Стреляли из двух окошек сразу. И из тех окон, которые находились с другой стороны дома, стреляли тоже. Ни смершевцы, ни окружившие дом бойцы в ответ не стреляли. Бойцы — потому что не получали такой команды, а смершевцы — потому что размышляли. По всему выходило, что людей в доме не так и много. Дом был небольшой, и большому числу стрелков в нем просто негде было бы поместиться. И это было хорошо. А еще было хорошо то, что те, кто стрелял, палили наугад, явно не видя конкретной цели. А оно известно: если враг стреляет наугад, то он тебя боится.

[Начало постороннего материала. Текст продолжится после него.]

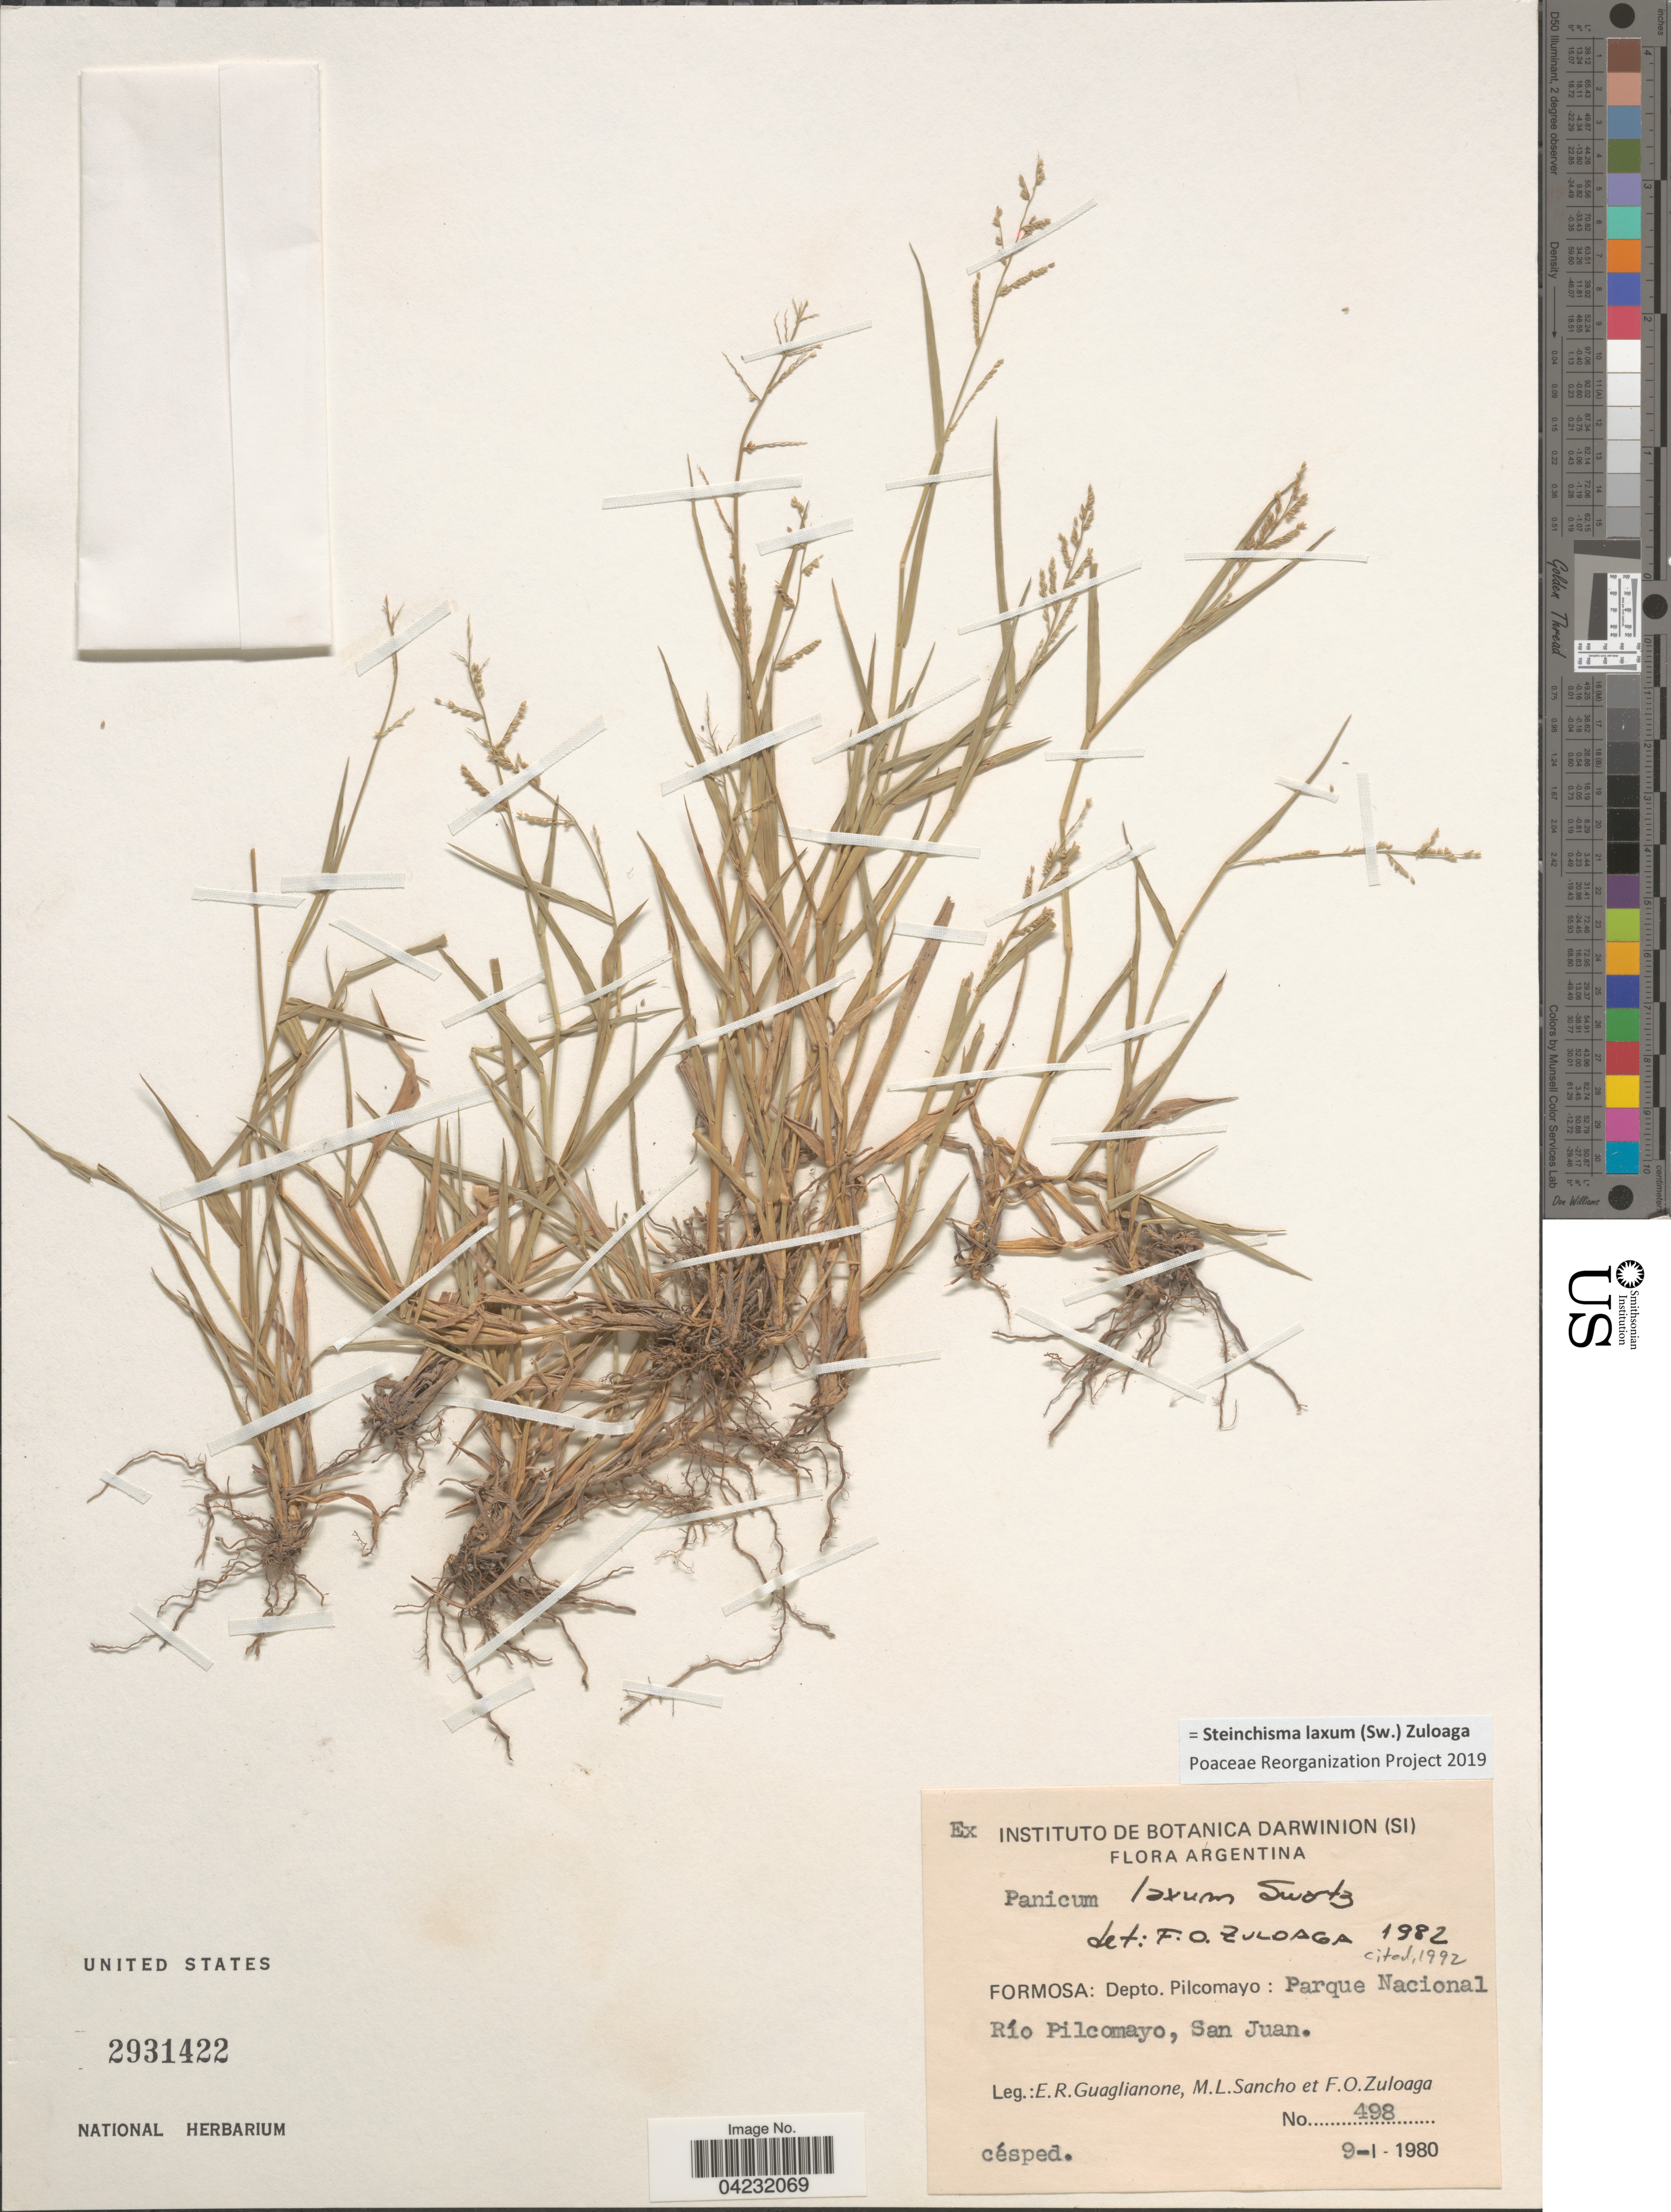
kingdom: Plantae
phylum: Tracheophyta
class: Liliopsida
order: Poales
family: Poaceae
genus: Steinchisma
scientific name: Steinchisma laxum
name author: (Sw.) Zuloaga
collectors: E. R. Guaglianone, M. L. Sancho & F. O. Zuloaga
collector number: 498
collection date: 1980-01-09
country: Argentina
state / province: Formosa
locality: Depto. Pilcomayo: Parque Nacional Río Pilcomayo, San Juan.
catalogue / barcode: US 2931422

Ну а справиться с врагом, который тебя боится, гораздо легче, чем с тем, который тебя не боится.
— А может, покрошить их из автоматов, да и дело с концом? — предложил Грицай. — А те, кто останется жив, сдадутся. Быть того не может, чтобы не сдались. Положение-то безвыходное.
— А если живых не останется? — возразил Васильев. — А нам бы не помешало прихватить хотя бы одного языка. С мертвого что толку?
— Так что же, брать их приступом? — поморщился Семен. — Оно, конечно, можно и приступом. Да ведь сколько наших солдатиков поляжет — в темноте да неразберихе! Жалко солдатиков!
— Жалко, — согласился Васильев. — Поэтому давайте думать, как быть. Нужно придумать какую-нибудь хитрость. У кого есть предложения?
Однако до предложений дело не дошло. Потому что стрельба из дома вдруг прекратилась. Было, впрочем, понятно, почему она прекратилась. Какой смысл стрелять, не видя противника? Да и не отстреляешься от него, потому что наверняка противника, кем бы он ни был, намного больше. А если больше, то дом из укрытия превращается в западню. В смертельную ловушку, потому что его стены не смогут уберечь от ответных автоматных, а то, может, и пулеметных очередей. Ну а если дом — смертельная западня, то из него необходимо как можно скорее выбраться. Прорваться. Благо за стенами дома темнота, а в темноте есть шансы укрыться.
— Совещаются, гаврики! — сказал Грицай. — Сейчас, должно быть, попытаются прорваться с боем. Ну, братцы, готовимся!
И точно. Вдруг раздался звон выбитых стекол, и из обоих окошек вывалились два человека.
— Давай! — скомандовал Васильев.
Это была команда открыть огонь. Застрочили автоматы смершевцев. Тотчас же со всех сторон раздались и другие автоматные и пулеметные очереди. Это стреляли бойцы, оцепившие дом. Вырваться живым из такого смертельного огневого круга было делом немыслимым — кем бы ты ни был.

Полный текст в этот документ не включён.